We just got a new HP Pavillion a6330f with Vista in February '08. The other day we tried to put a dvd in the drive and it would not open. The green light on the front of the tower is on --I'm assuming that means it thinks there is a disc in there, but there is not. We got it open using the paper clip trick to double check to see if maybe my son tried to put something in there, but there was nothing there. We tried to open it using the commands from the menu and by pushing the button on the front of the machine, but it wouldn't open with anything except the paper clip. We tried putting a cd in there once we got it open, but it wouldn't play, giving us the message " insert disc". We followed the instructions on the HP help site (taking cover off and unplugging then plugging back in the actual drive), but that didn't work either. The system recognizes that there is a dvd drive on the computer (it is listed as drive E, I think) and my husband has used it once or twice, so it has worked before. It has Lightscribe on it, but my husband said we haven't loaded that program, yet. Is it unusual that a brand new computer of 3 months would have this problem? Are we going to have to buy a new DVD ROM and install that? I think a new computer warranty from HP is for one year, but I would hate to have to send it back to HP and be without a computer for however long it takes. Any suggestions?


----------



## tomdkat (May 6, 2006)

Sounds like the DVD drive is flaky. I would have HP replace it under warranty asap.

Peace...


----------



## MysticEyes (Mar 30, 2002)

> We followed the instructions on the HP help site (taking cover off and unplugging then plugging back in the actual drive), but that didn't work either.

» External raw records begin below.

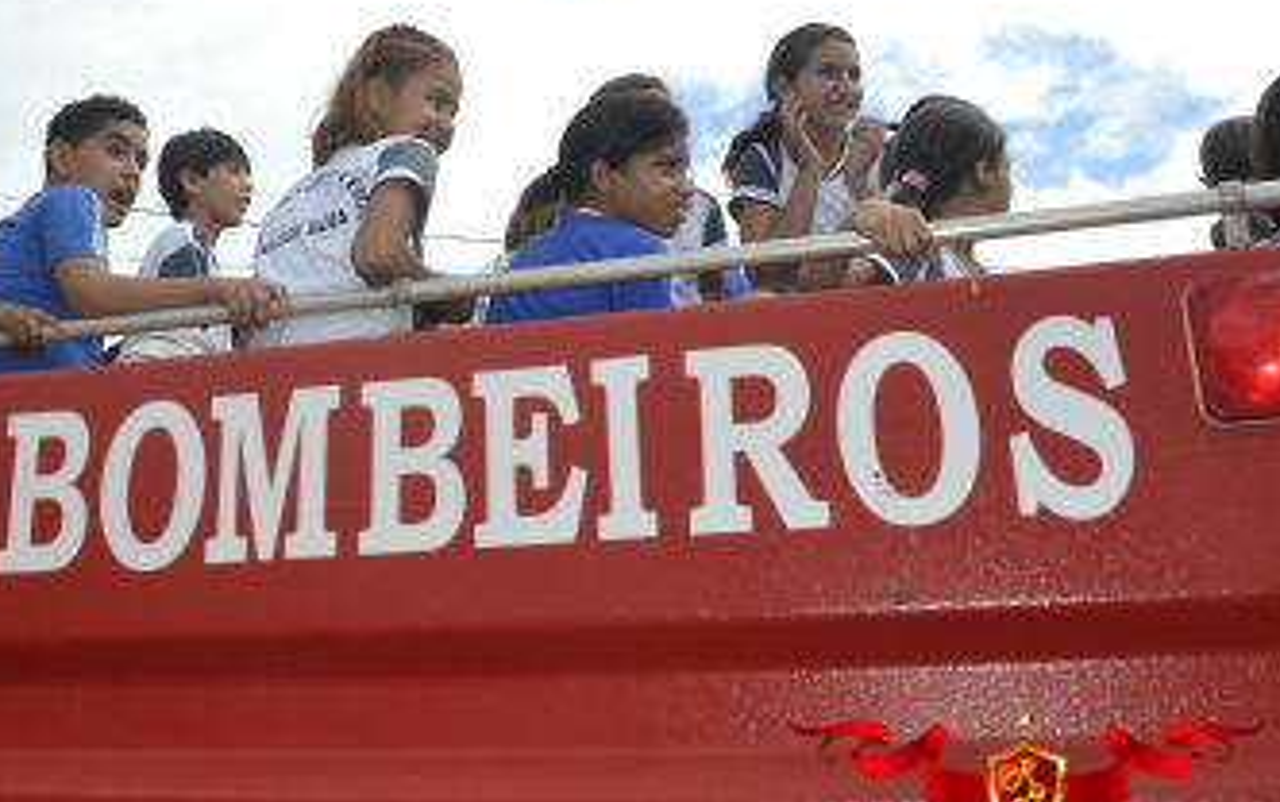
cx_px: 366
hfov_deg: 42.5
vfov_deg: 28.0
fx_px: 1606
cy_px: 337
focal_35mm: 46
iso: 100
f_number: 9
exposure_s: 1/200
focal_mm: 20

Reboot after unplugging the IDE cable, then shut down and re-connect.


----------



## mmorgan0105 (May 13, 2008)

We'll try that tonight. Anything to avoid having to send it off in the mail. Although, I think we can try to take it to an authorized HP repair place, too....


----------



## mmorgan0105 (May 13, 2008)

HP sent us a firmware update that seemed to fix the problem! Thanks for the suggestions!:up:


----------